Nobody moves for a while. We hold onto each other as if our lives depend upon it, wanting to cherish this special moment for as long as we can.

"Uuuhm," I hear, causing Misha and I to stir and look behind us to see who's there. Shizune lifts her head from my shoulder as we do, and the three of us look with tear stained eyes to see our waitress standing next to the table with a large tray in her hands and an awkward expression on her face. At the sight of the confused, embarrassed look on her face, we all giggle, Shizune silently, though as close as I am I can feel her body shaking petitely against mine. Slowly disentangling ourselves from each other, we part.

As Misha pulls away to stand, however, Shizune grabs one of Misha's hands and squeezes. Misha looks down into Shizune's eyes and I grab her other hand, also squeezing. She looks looks at me and then back to Shizune. Her lips then bloom into a lovely smile as she grips our hands tightly. I smile back at her, and we all hold on tightly to each other for another moment or two. She squeezes once more and releases our hands, moving to sit across from us again.
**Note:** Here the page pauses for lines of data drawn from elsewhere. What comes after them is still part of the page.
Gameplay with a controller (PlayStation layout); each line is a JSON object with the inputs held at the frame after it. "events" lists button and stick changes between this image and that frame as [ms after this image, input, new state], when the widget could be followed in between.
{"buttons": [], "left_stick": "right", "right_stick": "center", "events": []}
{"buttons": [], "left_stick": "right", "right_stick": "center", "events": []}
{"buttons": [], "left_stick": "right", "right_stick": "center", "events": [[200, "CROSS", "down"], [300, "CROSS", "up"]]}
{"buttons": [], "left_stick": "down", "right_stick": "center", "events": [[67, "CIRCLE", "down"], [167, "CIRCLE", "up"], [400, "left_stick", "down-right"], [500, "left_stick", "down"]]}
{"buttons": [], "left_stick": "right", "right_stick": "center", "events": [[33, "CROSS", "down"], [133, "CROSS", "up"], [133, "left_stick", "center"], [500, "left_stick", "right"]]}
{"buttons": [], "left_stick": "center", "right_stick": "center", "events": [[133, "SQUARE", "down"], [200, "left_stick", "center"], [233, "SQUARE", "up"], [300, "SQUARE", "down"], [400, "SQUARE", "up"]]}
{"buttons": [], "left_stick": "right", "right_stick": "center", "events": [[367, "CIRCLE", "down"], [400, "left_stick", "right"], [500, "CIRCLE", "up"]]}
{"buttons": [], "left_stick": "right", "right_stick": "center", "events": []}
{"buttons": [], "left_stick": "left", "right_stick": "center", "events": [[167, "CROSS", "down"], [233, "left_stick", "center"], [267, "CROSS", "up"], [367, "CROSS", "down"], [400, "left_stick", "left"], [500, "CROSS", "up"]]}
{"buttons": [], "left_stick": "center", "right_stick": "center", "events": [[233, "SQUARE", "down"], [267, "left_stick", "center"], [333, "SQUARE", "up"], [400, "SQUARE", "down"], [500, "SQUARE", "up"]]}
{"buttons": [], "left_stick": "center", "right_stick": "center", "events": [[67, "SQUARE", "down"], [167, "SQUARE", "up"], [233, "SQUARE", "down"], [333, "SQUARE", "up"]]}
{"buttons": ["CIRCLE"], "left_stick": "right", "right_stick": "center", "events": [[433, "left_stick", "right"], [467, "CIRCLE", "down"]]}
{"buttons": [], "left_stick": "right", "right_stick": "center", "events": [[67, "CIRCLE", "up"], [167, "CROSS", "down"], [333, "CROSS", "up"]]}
As we all wipe our eyes, Shizune and I stay close together after we both turn forward again to face Misha. Shizune picks up her glasses from the table, and I quickly look over so I can see her bare face. I smile at the sight of her. With her glasses, she's cute. Without them, she's beautiful.

Shizune lifts her glasses to her face, but I put my hand on hers to stop her. She glances as me as I do, looking confused. I meet her gaze with a smile. She smiles slightly, still looking uncertain. With my other hand I caress her bare face, stroking from her cheek up up to her temple, partly brushing my fingers into her hair. Her smile blossoms as I do this, and slowly her eyes close as she leans into my hand.

Reluctantly I pull my hand away, conscious of Misha sitting across from us. Shizune opens her eyes again, looking at me with a coy grin as she puts on her glasses again. I meet her gaze once more, smiling widely at her, causing her to beam radiantly back at me.

As I was distracted by Shizune, the waitress had set out Misha's parfait, fresh tea for everyone, and sandwiches for Shizune and I. Turning back to face forward again, I see the dish in front of me as the waitress departs. Blinking in surprise, I glance over at a grinning Shizune.

[You were busy with your flight of fancy when the waitress took our order,] she reminds me with a smirk. Misha giggles while wiping her eyes again as my girlfriend signs on, [so I took the liberty, figuring you might be as hungry as I am.]

I smile warmly at her, suddenly realizing that I am rather hungry. [Thanks,] I sign to her as I meet her gaze. I glance across the table to see Misha watching us with a knowing smirk, causing me to blush slightly. I glance over at Shizune and see her having the same reaction as she looks wordlessly looks at Misha. Our friend across the table smiles all the more at this, causing us to do the same. We all giggle a little bit, then wordlessly proceed to eat, finding that the inability to sign during a meal is for once a fitting blessing.